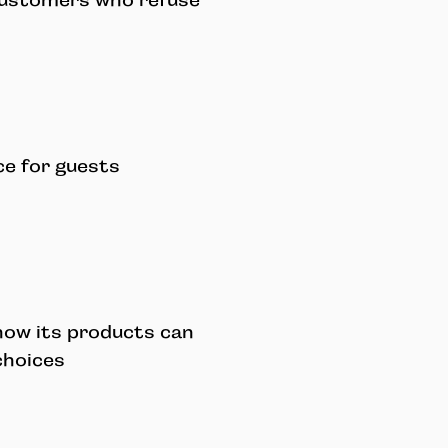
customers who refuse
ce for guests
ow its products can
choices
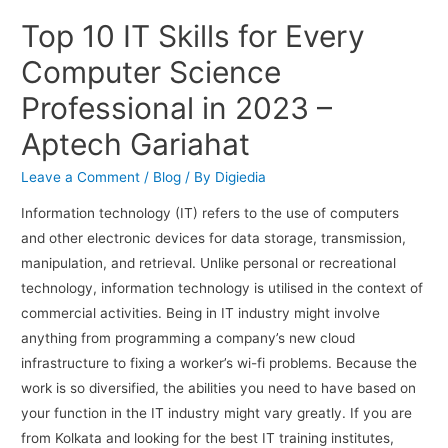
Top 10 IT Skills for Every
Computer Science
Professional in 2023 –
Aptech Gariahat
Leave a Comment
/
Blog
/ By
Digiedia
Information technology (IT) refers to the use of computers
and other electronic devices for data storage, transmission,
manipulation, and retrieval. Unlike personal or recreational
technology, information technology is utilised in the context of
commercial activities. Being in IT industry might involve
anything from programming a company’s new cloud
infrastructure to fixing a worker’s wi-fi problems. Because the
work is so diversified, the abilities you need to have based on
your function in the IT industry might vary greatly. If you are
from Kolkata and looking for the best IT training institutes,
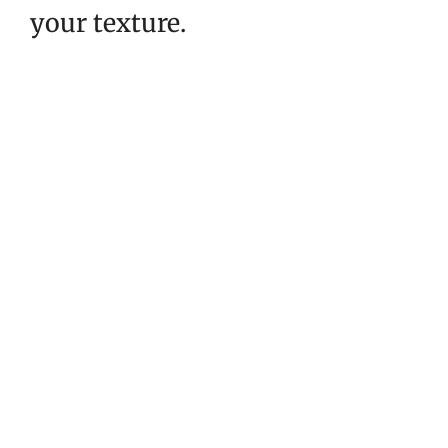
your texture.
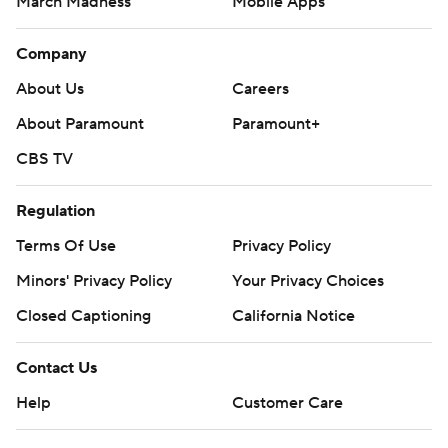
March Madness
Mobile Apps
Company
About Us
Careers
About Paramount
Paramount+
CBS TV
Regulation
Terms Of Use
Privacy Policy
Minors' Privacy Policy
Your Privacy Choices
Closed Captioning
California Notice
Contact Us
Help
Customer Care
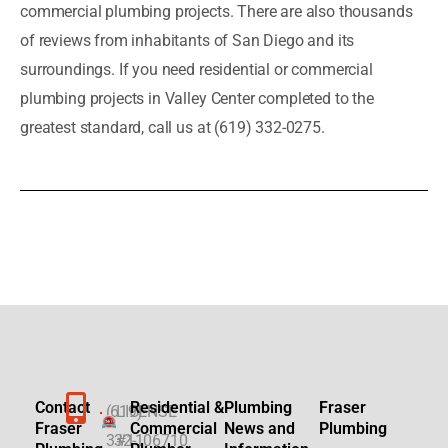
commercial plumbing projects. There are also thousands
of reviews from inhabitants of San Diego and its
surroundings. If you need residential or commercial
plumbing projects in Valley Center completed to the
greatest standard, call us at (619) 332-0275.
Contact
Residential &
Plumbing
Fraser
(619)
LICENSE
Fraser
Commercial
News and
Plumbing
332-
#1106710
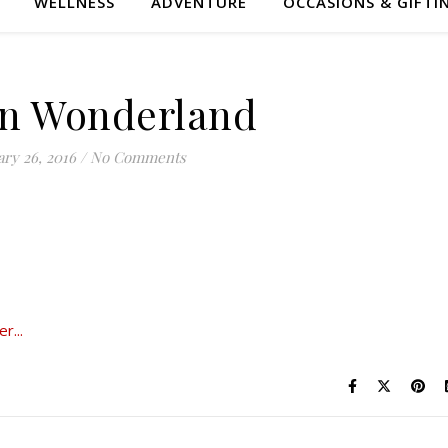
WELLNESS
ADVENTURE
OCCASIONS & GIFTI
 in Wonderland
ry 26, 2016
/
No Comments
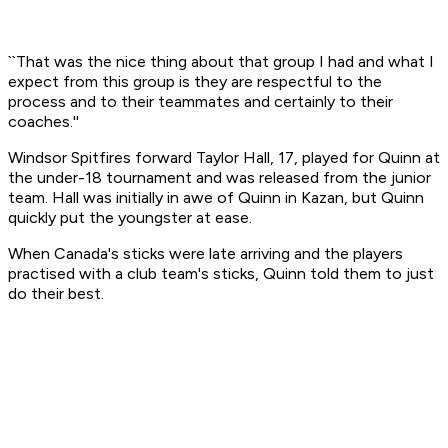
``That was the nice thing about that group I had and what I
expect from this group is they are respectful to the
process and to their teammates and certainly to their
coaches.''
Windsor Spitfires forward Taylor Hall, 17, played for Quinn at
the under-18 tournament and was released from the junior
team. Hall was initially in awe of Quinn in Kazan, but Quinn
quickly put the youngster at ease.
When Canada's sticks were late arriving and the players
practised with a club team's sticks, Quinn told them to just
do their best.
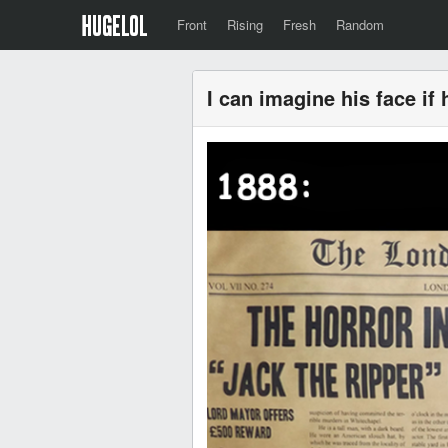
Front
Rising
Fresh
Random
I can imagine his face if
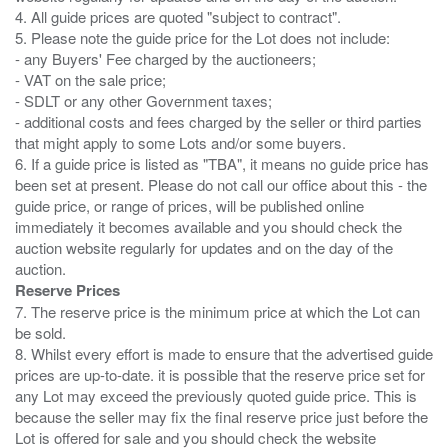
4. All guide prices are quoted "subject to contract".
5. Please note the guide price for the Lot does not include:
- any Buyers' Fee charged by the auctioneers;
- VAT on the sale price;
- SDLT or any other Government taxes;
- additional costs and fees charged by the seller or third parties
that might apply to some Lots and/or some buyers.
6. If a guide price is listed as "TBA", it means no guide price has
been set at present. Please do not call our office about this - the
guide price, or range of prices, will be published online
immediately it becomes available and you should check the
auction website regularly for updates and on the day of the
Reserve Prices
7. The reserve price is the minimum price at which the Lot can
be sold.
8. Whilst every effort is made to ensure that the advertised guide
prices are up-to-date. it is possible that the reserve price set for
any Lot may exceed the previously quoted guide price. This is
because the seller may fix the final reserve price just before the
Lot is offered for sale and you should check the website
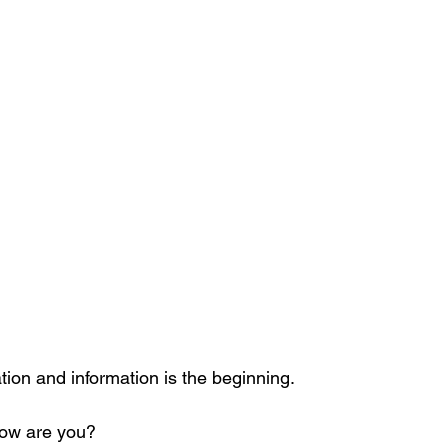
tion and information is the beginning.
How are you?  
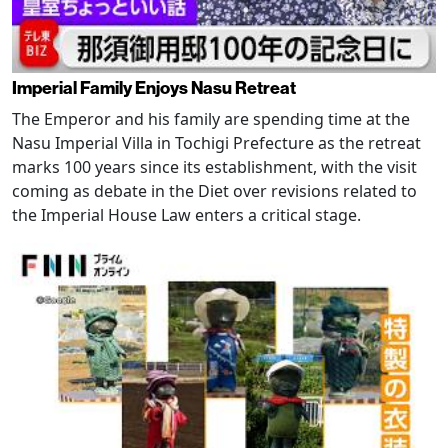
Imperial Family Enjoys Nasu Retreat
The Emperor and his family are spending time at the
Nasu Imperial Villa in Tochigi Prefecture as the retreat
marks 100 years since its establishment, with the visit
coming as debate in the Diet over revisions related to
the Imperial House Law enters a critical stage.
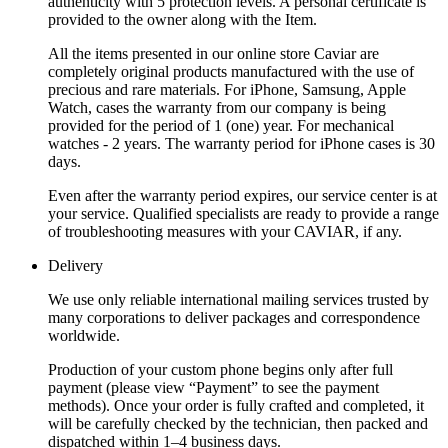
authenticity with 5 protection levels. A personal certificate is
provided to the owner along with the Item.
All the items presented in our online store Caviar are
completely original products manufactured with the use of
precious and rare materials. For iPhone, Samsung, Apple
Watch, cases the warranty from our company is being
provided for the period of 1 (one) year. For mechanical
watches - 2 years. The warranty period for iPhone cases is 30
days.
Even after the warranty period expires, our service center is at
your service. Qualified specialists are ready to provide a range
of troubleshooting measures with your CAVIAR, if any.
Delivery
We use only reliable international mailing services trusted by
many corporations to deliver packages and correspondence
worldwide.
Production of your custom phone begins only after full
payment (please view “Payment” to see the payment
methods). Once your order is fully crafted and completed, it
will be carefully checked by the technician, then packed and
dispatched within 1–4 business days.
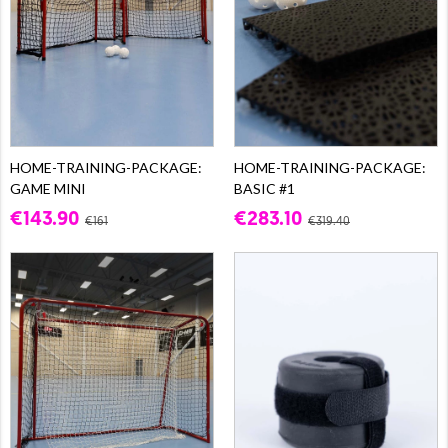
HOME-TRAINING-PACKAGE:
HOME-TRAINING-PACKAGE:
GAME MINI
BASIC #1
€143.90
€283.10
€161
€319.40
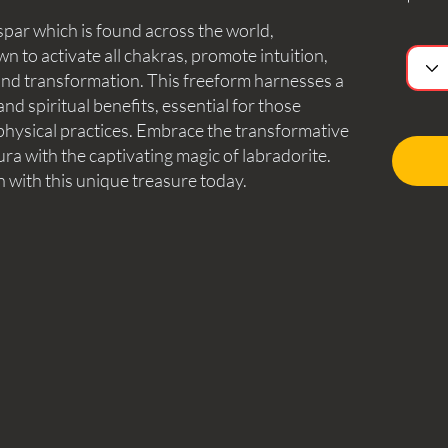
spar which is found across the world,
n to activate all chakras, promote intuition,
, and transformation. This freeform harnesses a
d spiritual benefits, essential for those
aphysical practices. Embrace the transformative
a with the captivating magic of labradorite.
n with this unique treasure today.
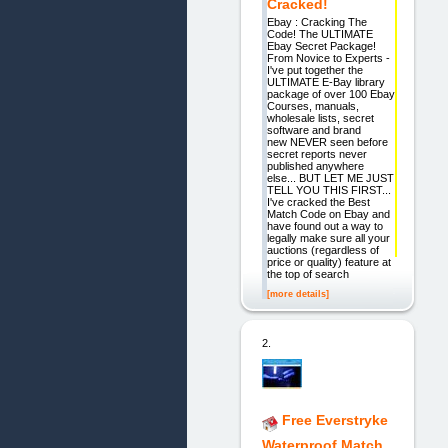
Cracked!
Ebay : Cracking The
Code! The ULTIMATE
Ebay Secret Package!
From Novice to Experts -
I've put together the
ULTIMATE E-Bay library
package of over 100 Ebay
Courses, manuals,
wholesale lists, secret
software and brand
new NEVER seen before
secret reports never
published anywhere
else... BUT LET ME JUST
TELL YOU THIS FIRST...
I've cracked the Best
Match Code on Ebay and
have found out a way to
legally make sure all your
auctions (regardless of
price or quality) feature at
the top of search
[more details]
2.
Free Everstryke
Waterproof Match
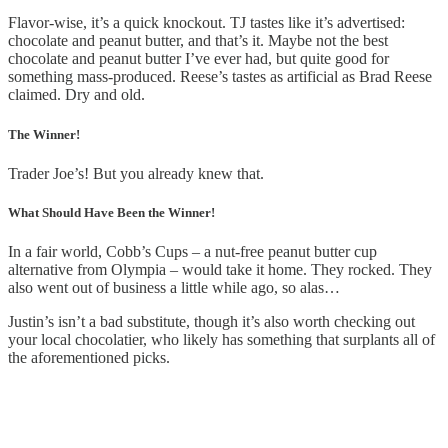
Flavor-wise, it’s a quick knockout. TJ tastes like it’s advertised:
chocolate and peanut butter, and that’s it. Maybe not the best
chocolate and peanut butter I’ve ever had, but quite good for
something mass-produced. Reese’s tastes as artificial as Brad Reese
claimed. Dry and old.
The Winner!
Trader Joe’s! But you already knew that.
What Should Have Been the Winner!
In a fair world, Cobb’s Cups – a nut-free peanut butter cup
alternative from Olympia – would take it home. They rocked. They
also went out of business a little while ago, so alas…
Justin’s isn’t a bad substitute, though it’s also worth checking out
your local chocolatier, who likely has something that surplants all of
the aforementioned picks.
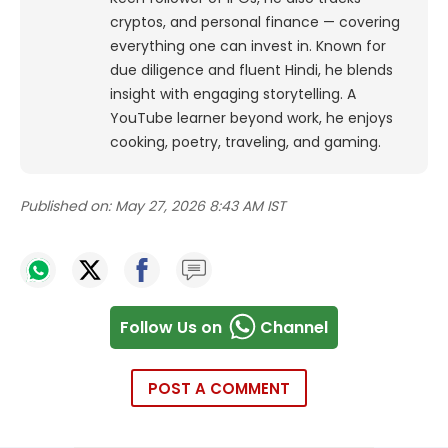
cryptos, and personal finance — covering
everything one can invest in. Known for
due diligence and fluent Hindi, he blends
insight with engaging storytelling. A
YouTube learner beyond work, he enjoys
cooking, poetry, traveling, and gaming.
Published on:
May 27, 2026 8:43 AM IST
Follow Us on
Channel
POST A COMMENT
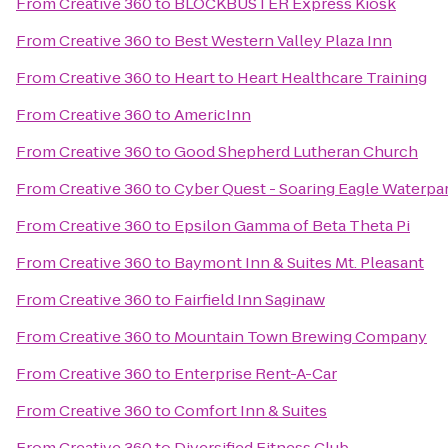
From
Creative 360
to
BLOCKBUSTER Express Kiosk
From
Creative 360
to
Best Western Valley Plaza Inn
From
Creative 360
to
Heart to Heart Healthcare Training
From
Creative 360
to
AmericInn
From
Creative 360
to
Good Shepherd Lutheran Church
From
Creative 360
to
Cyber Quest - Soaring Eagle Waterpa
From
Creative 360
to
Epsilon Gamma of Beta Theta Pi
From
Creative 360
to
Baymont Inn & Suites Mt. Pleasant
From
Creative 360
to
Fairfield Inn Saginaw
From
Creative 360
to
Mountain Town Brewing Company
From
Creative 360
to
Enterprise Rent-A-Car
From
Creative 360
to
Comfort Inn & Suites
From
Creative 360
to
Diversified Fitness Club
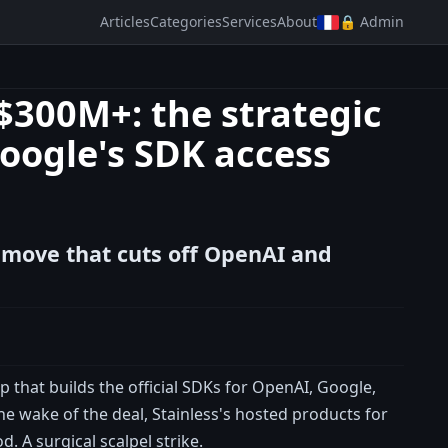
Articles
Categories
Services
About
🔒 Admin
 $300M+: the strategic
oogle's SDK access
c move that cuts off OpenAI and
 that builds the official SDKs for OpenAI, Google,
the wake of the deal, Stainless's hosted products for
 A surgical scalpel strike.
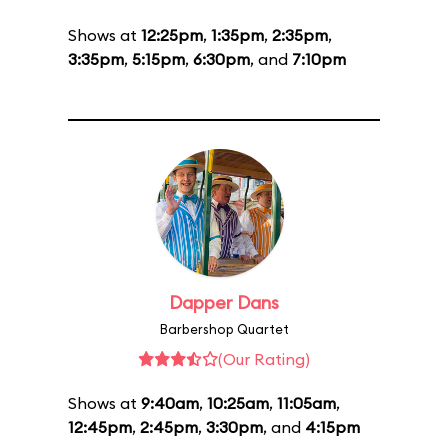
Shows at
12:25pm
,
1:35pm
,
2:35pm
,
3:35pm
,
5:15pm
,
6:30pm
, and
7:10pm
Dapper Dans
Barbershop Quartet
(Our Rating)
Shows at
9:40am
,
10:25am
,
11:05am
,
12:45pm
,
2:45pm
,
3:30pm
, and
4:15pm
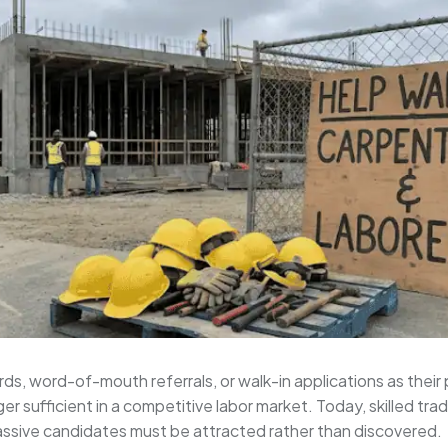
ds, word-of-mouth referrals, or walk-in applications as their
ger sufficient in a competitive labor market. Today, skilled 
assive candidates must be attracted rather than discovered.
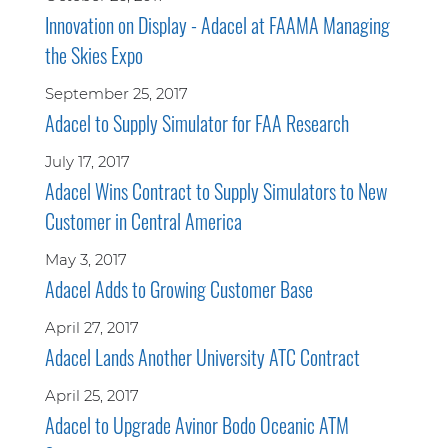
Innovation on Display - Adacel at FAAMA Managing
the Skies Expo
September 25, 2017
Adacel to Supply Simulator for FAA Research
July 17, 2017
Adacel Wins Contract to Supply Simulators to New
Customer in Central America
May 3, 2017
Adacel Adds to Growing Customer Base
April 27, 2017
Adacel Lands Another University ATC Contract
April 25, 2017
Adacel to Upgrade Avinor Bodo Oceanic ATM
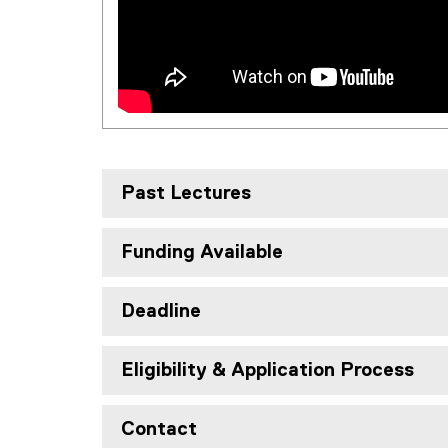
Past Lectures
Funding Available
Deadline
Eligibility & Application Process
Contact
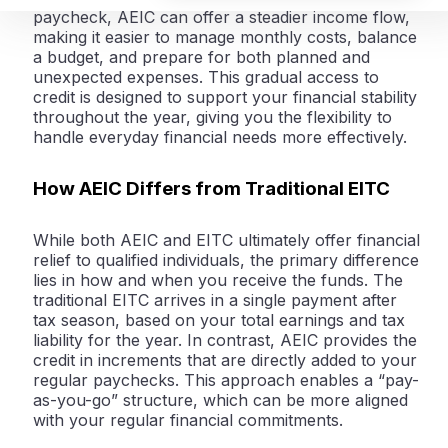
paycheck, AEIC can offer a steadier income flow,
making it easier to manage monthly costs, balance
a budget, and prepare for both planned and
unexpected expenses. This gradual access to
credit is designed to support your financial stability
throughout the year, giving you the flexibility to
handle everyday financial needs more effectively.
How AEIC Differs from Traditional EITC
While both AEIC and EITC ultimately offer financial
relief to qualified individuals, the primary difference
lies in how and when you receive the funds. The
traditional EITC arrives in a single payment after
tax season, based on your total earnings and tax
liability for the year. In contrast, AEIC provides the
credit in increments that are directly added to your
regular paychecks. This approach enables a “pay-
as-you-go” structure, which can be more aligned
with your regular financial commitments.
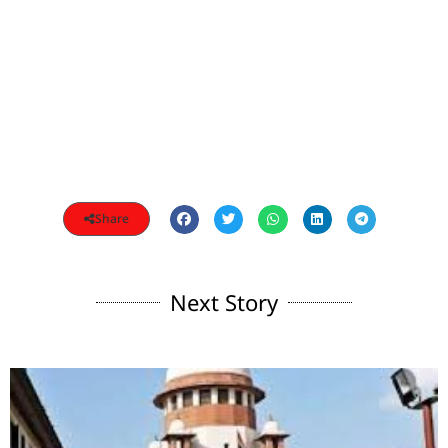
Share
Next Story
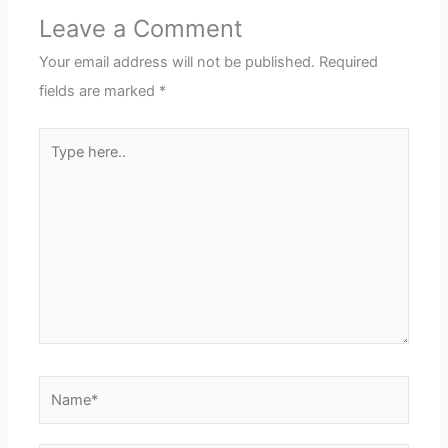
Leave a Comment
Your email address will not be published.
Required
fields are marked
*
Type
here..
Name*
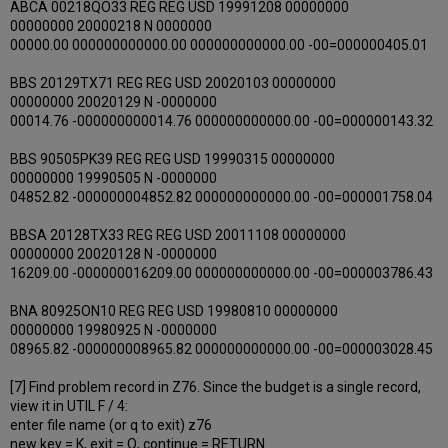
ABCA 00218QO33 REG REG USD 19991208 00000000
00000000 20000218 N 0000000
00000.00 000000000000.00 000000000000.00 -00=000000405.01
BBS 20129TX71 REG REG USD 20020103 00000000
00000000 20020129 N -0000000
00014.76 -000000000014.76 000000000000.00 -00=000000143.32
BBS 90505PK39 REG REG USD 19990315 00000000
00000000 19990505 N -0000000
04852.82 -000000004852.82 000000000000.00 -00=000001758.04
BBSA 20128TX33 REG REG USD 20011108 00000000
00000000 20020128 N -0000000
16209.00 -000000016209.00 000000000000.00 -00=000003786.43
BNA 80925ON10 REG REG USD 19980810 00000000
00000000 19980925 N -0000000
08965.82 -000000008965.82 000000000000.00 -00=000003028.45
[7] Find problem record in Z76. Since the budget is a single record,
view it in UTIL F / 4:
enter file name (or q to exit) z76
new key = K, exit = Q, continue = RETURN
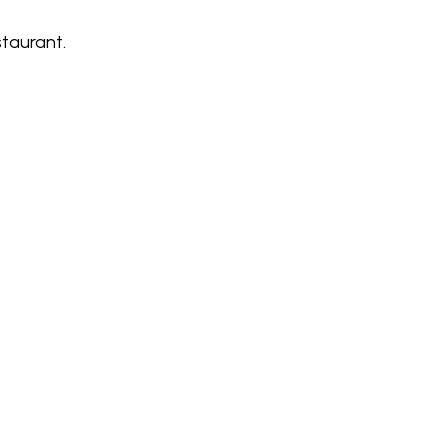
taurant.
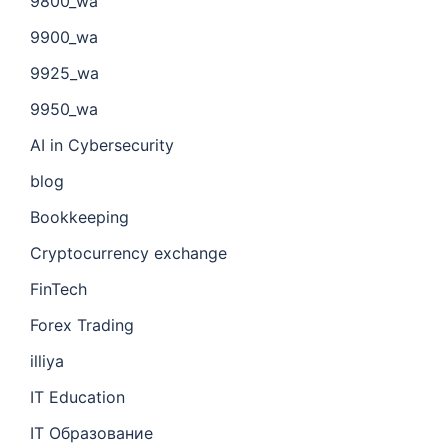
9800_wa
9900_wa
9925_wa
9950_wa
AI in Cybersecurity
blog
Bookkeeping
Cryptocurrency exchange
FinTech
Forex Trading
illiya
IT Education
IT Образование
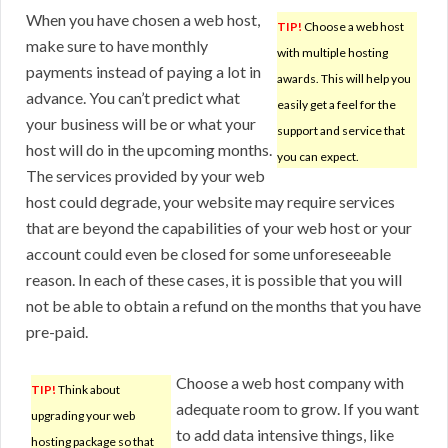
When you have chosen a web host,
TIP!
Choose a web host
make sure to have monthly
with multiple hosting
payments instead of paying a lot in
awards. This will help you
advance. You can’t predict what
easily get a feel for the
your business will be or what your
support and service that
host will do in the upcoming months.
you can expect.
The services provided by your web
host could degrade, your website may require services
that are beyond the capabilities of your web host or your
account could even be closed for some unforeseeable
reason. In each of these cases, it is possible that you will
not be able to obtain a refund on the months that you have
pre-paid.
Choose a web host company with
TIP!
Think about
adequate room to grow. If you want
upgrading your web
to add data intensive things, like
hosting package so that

================================

:: Problem to solve ::
Beginning with the line above that has "Cryptocurrency exchange" and going on through the line that has "to add data intensive things, like", retype every line exactly and add nothing else; drop the pictures.

:: The answer ::
Cryptocurrency exchange
FinTech
Forex Trading
illiya
IT Education
IT Образование
When you have chosen a web host,
TIP!
Choose a web host
make sure to have monthly
with multiple hosting
payments instead of paying a lot in
awards. This will help you
advance. You can’t predict what
easily get a feel for the
your business will be or what your
support and service that
host will do in the upcoming months.
you can expect.
The services provided by your web
host could degrade, your website may require services
that are beyond the capabilities of your web host or your
account could even be closed for some unforeseeable
reason. In each of these cases, it is possible that you will
not be able to obtain a refund on the months that you have
pre-paid.
Choose a web host company with
TIP!
Think about
adequate room to grow. If you want
upgrading your web
to add data intensive things, like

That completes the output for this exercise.